A popular pastor known for his outspoken advocacy for mental health issues has died by suicide.
Jarrid Wilson, an associate pastor at megachurch Harvest Christian Fellowship in Riverside, California, died late Monday, his family and colleagues confirmed. He was 30.
Wilson, a married father of two, had officiated at the funeral of a woman who took her own life just hours before his death.
He and his wife Julianne were the founders of an outreach called Anthem of Hope, intended to help people dealing with depression and suicidal thoughts.
‘At a time like this, there are just no words,’ said Harvest Senior Pastor Greg Laurie in a statement.
Laurie said that Wilson ‘repeatedly dealt with depression and was very open about his ongoing struggles.’
‘Sometimes people may think that as pastors or spiritual leaders we are somehow above the pain and struggles of everyday people.

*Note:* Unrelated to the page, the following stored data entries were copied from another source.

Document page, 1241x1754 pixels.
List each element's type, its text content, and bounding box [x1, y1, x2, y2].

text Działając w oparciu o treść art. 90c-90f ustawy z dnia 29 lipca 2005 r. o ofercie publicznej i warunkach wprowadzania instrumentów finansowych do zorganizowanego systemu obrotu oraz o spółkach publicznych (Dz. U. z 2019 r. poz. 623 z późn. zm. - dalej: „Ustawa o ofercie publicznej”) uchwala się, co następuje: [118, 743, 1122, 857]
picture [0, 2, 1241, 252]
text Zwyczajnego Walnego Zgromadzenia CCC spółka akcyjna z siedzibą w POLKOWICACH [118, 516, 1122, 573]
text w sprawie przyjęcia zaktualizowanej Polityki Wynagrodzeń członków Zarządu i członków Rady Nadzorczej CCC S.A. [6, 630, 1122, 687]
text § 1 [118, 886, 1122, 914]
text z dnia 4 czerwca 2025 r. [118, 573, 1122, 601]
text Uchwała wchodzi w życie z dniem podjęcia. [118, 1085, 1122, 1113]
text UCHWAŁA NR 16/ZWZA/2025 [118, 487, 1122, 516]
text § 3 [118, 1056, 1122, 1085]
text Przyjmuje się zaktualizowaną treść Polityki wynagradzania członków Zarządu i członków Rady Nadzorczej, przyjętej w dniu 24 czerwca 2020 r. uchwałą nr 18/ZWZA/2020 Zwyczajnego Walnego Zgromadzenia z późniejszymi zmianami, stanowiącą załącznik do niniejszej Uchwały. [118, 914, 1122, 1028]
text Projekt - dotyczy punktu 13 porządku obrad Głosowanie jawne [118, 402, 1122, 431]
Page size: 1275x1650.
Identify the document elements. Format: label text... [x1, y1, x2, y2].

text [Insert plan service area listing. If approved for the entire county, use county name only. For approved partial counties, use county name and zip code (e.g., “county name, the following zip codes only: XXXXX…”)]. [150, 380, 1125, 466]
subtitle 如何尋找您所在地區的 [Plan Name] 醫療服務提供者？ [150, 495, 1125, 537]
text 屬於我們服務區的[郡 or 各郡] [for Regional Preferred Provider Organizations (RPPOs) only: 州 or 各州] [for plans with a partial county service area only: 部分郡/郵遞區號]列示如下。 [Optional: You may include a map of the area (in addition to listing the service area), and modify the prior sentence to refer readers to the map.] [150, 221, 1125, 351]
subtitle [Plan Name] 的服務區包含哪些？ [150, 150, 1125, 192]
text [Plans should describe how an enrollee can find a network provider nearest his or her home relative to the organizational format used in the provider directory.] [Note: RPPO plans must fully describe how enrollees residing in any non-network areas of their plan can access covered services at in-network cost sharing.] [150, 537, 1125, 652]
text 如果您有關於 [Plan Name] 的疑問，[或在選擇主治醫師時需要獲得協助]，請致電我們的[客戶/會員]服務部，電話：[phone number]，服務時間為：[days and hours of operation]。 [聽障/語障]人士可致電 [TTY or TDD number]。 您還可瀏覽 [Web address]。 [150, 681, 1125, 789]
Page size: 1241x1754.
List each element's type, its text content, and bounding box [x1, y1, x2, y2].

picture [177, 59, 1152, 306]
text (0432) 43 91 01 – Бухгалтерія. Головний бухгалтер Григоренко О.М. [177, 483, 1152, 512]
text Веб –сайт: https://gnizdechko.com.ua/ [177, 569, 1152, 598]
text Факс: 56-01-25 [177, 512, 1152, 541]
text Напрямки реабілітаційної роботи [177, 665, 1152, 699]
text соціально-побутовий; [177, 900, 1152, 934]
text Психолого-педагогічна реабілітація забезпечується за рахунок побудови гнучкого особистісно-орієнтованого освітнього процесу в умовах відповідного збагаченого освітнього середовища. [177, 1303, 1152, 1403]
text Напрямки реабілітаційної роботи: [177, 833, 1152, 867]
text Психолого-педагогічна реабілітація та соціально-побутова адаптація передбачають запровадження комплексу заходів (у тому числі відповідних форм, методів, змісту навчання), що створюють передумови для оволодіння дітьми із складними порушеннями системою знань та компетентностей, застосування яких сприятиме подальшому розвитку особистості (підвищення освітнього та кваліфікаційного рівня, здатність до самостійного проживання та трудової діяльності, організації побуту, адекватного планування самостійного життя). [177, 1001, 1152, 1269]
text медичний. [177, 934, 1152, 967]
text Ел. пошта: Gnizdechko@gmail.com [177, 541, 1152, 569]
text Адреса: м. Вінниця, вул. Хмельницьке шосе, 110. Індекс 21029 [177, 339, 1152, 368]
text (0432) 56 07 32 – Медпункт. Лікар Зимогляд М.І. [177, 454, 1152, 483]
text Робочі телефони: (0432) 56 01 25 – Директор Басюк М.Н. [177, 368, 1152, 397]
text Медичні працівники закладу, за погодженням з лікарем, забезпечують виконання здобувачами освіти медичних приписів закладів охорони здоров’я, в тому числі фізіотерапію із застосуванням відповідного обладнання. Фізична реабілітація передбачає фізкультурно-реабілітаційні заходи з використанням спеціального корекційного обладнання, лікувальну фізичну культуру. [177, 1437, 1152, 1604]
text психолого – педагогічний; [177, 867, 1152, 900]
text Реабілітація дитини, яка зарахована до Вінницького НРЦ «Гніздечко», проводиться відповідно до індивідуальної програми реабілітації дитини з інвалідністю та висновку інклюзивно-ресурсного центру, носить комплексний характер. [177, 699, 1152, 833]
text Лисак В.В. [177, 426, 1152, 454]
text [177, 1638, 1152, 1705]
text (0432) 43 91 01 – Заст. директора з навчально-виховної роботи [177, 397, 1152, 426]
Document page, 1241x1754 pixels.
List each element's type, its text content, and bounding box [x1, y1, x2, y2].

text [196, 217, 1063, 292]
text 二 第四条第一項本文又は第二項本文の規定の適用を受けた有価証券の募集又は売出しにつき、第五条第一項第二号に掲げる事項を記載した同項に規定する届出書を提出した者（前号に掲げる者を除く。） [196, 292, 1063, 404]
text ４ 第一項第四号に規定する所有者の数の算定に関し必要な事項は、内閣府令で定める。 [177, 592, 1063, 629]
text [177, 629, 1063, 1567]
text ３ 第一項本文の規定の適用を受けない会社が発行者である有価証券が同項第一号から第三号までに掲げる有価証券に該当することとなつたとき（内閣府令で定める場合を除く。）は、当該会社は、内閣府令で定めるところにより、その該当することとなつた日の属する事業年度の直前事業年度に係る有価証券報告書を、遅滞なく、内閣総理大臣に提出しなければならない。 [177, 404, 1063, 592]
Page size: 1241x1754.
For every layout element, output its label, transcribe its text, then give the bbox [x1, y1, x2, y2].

We are the ones who are supposed to have all the answers. But we do not,’ he continued.
Wilson’s death came during National Suicide Prevention Week, and many of his final tweets were on the subject of mental health treatment, urging his followers to seek help if needed.
In a post on Monday, he wrote, ‘Loving Jesus doesn’t always cure suicidal thoughts. Loving Jesus doesn’t always cure depression. Loving Jesus doesn’t always cure PTSD. Loving Jesus doesn’t always cure anxiety. But that doesn’t mean Jesus doesn’t offer us companionship and comfort. He ALWAYS does that.’
Wilson’s final post on Twitter was a retweet of an Anthem of Hope online chat hotline for those struggling with depression, posted at 8.34pm PT on Monday.
His wife has said that by 11.45pm that night, he was dead.
Wilson openly his own mental health challenges in his most recent book, Love Is Oxygen: How God Can Give You Life And Change Your World.
He blogged earlier this summer that he had dealt with “severe depression throughout most of my life and contemplated suicide on multiple occasions.”
His blog post addressed the high-profile suicides of Anthony Bourdain and Kate Spade, urging Christians to pause before proclaiming that those who kill themselves are condemned by God.
‘Those who say suicide automatically leads to hell obviously don’t understand the totality of mental health issues in today’s world, let alone understand the basic theology behind compassion and God’s all-consuming grace,’ he wrote.
‘Stop telling people that suicide leads to hell. It’s bad theology and proof one doesn’t understand the basic psychology surrounding mental health issues,’ He continued.